結果としてフリストはアプリリアージェの機転で九死に一生を得た。だが、その見返りとして今度はアプリリアージェが敵に命を差し出した格好になった。
その出来事のてんまつだけを書けば、アプリリアージェは重傷を負い、フリストは顔面に見にくく大きな剣創(けんそう)をつくり、ル=キリアは欠員を生じる事無く作戦を終えた。
その時からフリストはアプリリアージェに対してあからさまな反抗態度をとるようになった。勿論軍人であるから上官の命令に逆らうことはない。
だが、それまで心酔していたといっても良いほどのフリストの態度が激変したのだ。
フリストは仲間であるファルケンハイン達に隠すことなく自らの思いをぶつけていた。
「司令は愚かな人間である」
それが彼女の主張であった。
「あのままでは、いつか私達は司令のせいで全滅する」
はばかることなくそんな事さえ口にしていた。
治せると判断されていた顔の傷を敢えてそのままにしていたのも、おそらくはフリスト流の当てつけなのであろう。
フリストはあの時、自分を見捨ててでもアプリリアージェには有言実行の人であってほしかったのだろう。普段の冷徹な指示を、自らが行動で示す一貫した存在であって欲しかった。つまり、アプリリアージェはフリストの理想を完全に具現化した存在でなければならなかったという事である。
その理由は単純だ。フリスト自身がそうなれない事を自覚していたからに他ならない。同じダーク・アルヴとして崇拝に近い感情を抱く相手が、自分と同じ甘くて弱い人間であってはならなかったのだ。
勿論それはフリストの勝手な思い込みであり、アプリリアージェが関知するところではない。
だが今のファルケンハインには、フリストの気持ちがわかる。
アプリリアージェは「そんな事」で自らの命を危険にさらすわけにはいかないはずなのだ。自分に何かがあれば、テンリーゼンはどうなるのだ?
他人の命など意に介さず切り捨てなければならないほど強い目的がアプリリアージェにはある。フリストはそれを察していたのだろう。その目的に対して純粋であろうとするアプリリアージェに、だからこそあこがれたのだ。

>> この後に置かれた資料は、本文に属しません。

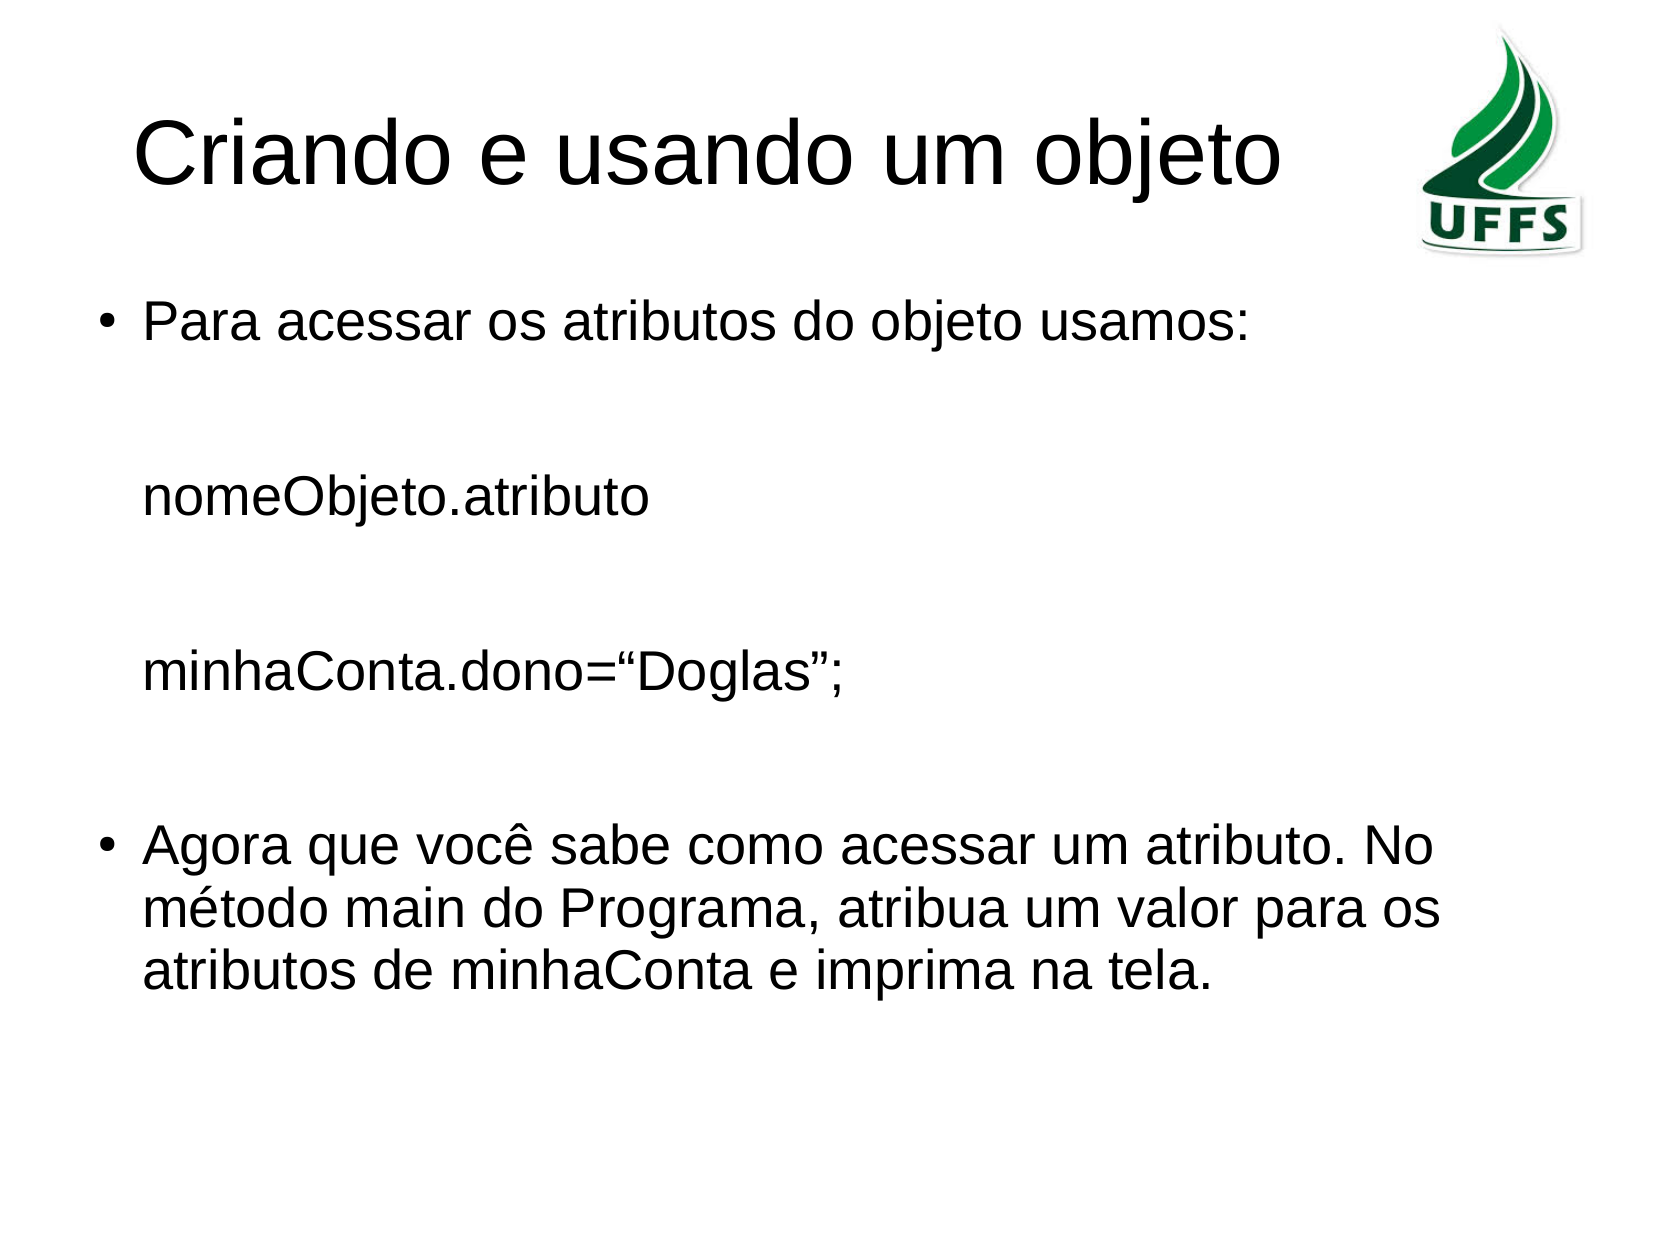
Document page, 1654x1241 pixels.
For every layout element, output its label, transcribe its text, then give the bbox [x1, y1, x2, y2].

だがテンリーゼン以外の人間を救う為に、アプリリアージェはその唯一の命を投げ出した。
フリストは自分の為にアプリリアージェがその命を省みなかった事がどうしても許せなかったに違いない。
いや、ここは言葉を選ぶべきであろうか。つまりフリストはアプリリアージェが許せなかったのではない。自分が許せなかったのだ。自分が些細な失態を演じなければアプリリアージェの「本性」を知る事は無かったのだから。
フリストはそんな思いを屈折させ、やり場のない感情を矛の形に変え、その切っ先をアプリリアージェに突きつける事で心の平衡を保っていたのであろう。
考えるまでもなく、フリストはテンリーゼンの秘密を知っていたわけではない。だがアプリリアージェの本当の戦いがル=キリアにはない事には気付いていたのだ。